Why does backreferencing capturing groups work for multiple digit numbers in Java?


Let's say that you have a string:

String string = "ab #1?AZa$ab #1?AZa$"

You're trying to verify that the tenth is a non-whitespace character, and that the twentieth character is the same as the tenth. Furthermore, there is corresponding verification with the 1st and 11th, the 2nd and 12th, the 3rd and 13th, etc. each with their own separate requirements (the full list is here) so you have to use 10 capturing groups. I found that the following regex still works to validate the aforementioned string:

string.matches("^([a-z])(\\w)(\\s)(\\W)(\\d)(\\D)([A-Z])([a-zA-Z])([aeiouAEIOU])(\\S)\\1\\2\\3\\4\\5\\6\\7\\8\\9\\10$") //returns true

My question regards the last backreference:

\\10

Shouldn't this be interpreted as "match with the first character" and then "match with 0" (the digit)?
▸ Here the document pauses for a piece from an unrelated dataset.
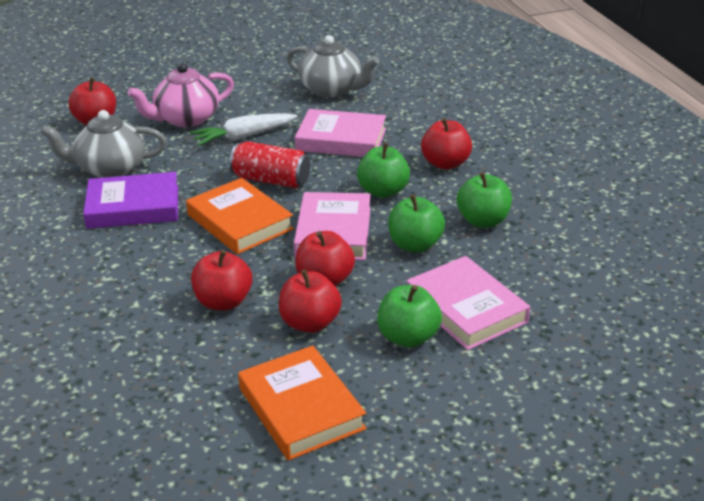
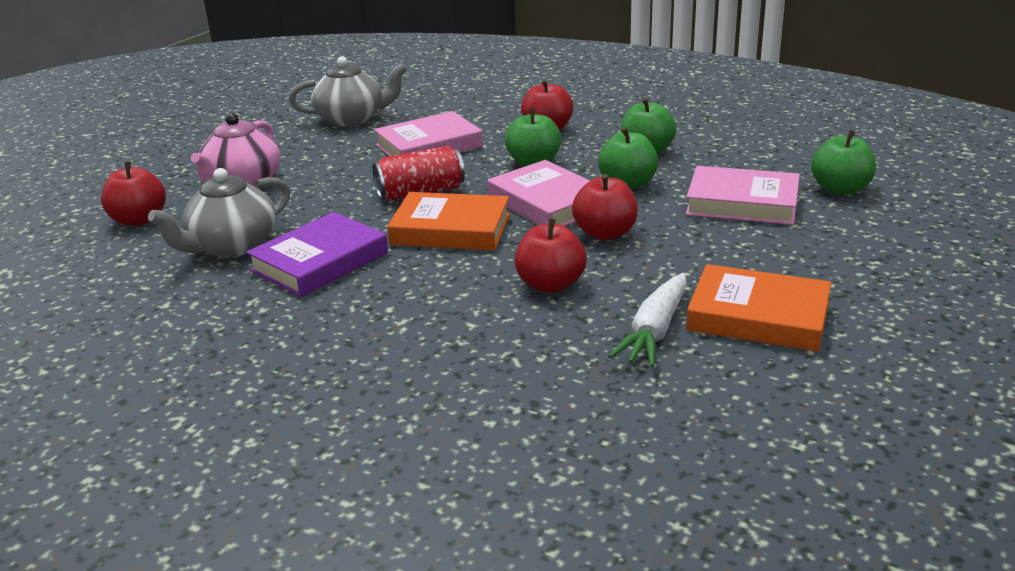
camera: 40 degrees left, 5 degrees down
(243, 136) = (330, 175): white carrot -> white carrot (655, 331)
(310, 323) = (651, 264): red apple -> none
(408, 337) = (739, 237): green apple -> green apple (840, 189)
I don't see how this is interpreted as "match with the tenth character" without somehow grouping the 1 and 0 together into 10. Puzzlingly, surrounding the 1 and 0 with parentheses does not work.


Solution

  • The behavior for Java is documented in Pattern:

    In this class, \1 through \9 are always interpreted as back references, and a larger number is accepted as a back reference if at least that many subexpressions exist at that point in the regular expression, otherwise the parser will drop digits until the number is smaller or equal to the existing number of groups or it is one digit.